BUPD, Boston Police Resume Enhanced Alcohol Enforcement Today
Patrols seek to reduce illegal drinking, loud parties
In as reliable a fall ritual as football and crisp air, starting today the Boston University Police Department (BUPD) will again team up with the Boston Police Department (BPD) for enhanced alcohol enforcement patrols. The patrols are an effort to avert hospital visits by acutely intoxicated students, curtail illegal drinking, and hit the mute button on boisterous parties.
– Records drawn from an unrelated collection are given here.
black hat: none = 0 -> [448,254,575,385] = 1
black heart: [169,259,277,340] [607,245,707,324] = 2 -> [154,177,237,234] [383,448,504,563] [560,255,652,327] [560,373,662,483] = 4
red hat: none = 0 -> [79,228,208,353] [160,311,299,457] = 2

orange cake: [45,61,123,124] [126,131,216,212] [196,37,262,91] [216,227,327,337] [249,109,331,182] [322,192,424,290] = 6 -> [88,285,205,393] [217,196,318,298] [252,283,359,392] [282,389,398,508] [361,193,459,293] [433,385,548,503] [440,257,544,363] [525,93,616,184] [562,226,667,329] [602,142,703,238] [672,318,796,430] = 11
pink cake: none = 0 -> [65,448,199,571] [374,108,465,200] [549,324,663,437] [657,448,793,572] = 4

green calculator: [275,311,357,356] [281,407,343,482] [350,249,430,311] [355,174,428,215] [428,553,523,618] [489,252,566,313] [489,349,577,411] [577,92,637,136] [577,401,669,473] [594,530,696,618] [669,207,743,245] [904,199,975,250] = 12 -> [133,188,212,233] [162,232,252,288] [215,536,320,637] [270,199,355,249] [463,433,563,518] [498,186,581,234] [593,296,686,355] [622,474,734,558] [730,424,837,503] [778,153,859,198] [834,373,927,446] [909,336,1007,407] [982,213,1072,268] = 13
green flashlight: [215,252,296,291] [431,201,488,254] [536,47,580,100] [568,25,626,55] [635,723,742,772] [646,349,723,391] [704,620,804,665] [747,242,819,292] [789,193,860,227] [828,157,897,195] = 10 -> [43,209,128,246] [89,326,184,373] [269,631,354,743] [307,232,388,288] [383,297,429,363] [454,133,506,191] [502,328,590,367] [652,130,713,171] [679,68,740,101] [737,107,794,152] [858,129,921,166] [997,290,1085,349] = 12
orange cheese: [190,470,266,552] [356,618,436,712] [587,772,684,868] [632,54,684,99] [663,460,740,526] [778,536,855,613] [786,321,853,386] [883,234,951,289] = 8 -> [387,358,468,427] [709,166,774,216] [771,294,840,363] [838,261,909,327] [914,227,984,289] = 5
The enforcement “will continue on Thursday, Friday, and Saturday nights through Saturday, November 18,” says Robert Molloy, BUPD deputy police chief. As usual, local police will help in the efforts, with Boston cops enforcing booze and noise laws in Allston’s GAP neighborhood (Gardner, Ashford, and Pratt streets), he says.
“BUPD officers will be enforcing alcohol violations of underage consumption and possession within the Boston University area,” Molloy adds. BUPD and BPD officers also will meet with the owners and managers of local bars “to ensure they are not over-serving people and are carefully checking IDs.”
Massachusetts law prohibits alcohol possession and drinking by those under 21 years old. It’s also illegal to provide alcohol to underage drinkers.
The University is coming off a spike in hospital visits by inebriated students in the last academic year (see chart). That number, 186, was a five-year high, according to statistics from Student Health Services (SHS).
In particular, last fall’s 96 visits represented a sharp jump from the 75 in autumn 2015. The fall 2015 transports, a four-year low, had led the University to hope it had bent the curve on excessive drinking. But the last five falls have seen an erratic pattern in the number of transports, and SHS is trying to better understand the dynamic.
Some year-to-year differences in numbers may not be statistically significant and might have to do with factors such as varying awareness of the University’s Lifebook, the list of nonacademic policies, says Erica Schonman, SHS wellness program coordinator.
Besides beefing up enforcement in both the fall and spring semesters, the University combats excessive drinking in other ways. The summer before Matriculation first-year students are required to take AlcoholEdu for College, an online course that debunks myths about rampant campus drinking that might encourage alcohol abuse.
Additionally, President Robert A. Brown’s annual summer letter to parents of entering students and his speech at Matriculation alert students and families to concerns about alcohol abuse.
The University began enhanced alcohol enforcement in 2011, modeled on a successful University of California initiative. As part of the enforcement effort, BU Today will publish a run-down each Thursday of the previous weekend’s alcohol violations and hospital transports.